Today is Momma’s and Daddy’s wedding anniversary.
I’m not sure how many of their anniversaries have been happy, but they’ve made it this long together. That has to count for something.
They met when Momma was working at a hospital in Grapevine. One of the nurse’s aides had a son who was in the Army and had come home for a couple weeks from Alabama. It was September, and the aide had her son come up to the hospital to pick her up from work. She introduced Momma to Daddy, and they went on a date to see American Graffiti at the movie theater. They talked on the phone for the next couple weeks, and Daddy invited Momma to come out to Alabama to visit him over Thanksgiving. She flew out, and when he picked her up, he asked her to reach down and find her present under the seat. It was an engagement ring.
Momma flew home after the holiday and planned their wedding for two weeks later since that was the only time off that Daddy could get so close to the holiday. Daddy drove all night from Alabama on December 12th, and they got married on the 14th in a small Methodist church. Momma wore an off-white a-line dress with a lace overlay that she and her aunt, Belle, had made the weekend before. Momma and Daddy had a small reception back at her parents’ house and then, the next morning, got up and drove back to Alabama.
I asked her one time how she’d married someone that she’d only met for one date and then talked on the phone a couple times. Momma said that she just knew that he would take her away from the farm to live some place else, anywhere else. She was already 28 years old, and she’d grown up on a 200-acre farm all her life. She’d gone to school during the week, to church on Sundays, and occasionally to the Stock Yards on Saturday afternoon for .25 cent hamburgers with her daddy. She’d never traveled further than 100 miles down the road before my daddy flew her to Alabama.

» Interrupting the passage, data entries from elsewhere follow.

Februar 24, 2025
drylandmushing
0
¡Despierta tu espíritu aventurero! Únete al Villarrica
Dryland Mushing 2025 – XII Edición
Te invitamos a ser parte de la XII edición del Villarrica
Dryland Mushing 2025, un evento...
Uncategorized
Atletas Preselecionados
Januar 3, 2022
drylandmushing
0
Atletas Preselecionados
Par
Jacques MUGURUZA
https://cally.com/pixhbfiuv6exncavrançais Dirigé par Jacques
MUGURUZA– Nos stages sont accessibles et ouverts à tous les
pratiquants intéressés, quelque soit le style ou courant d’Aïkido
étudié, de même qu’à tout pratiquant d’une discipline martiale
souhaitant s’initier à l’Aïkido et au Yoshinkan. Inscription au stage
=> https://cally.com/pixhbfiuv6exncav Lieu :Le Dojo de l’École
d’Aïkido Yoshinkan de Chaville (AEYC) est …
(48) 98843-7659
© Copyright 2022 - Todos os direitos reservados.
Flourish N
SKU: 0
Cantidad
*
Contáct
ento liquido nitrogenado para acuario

Daddy offered her a chance to see the world, and he was nice to her and looked handsome in his dress blues.
“My chance of being happy with him was just as likely as it would be with anyone else.”
And there are moments that I think they still love each other. Daddy holds Momma’s hand when they’re in the truck. He kisses her goodbye and tells her he loves her every time she leaves for work, even if it’s just from the dining room chair. He keeps the house quiet and used to make us leave her alone when she’s sleeping after her night shift. She still takes care of him–cooking his favorite foods, washing his clothes, cleaning up the house, and trying to keep things quiet for him when he gets upset.
One date, a few phone calls, a two-week engagement, and twenty-six years later. I wonder if Momma felt the same way about Daddy that I feel about Angel. Is this what it felt like for her in the beginning?
I hope so. I hope that Momma and Daddy knew what I feel.
But, I also don’t. I hope that’s not what becomes of love after so long.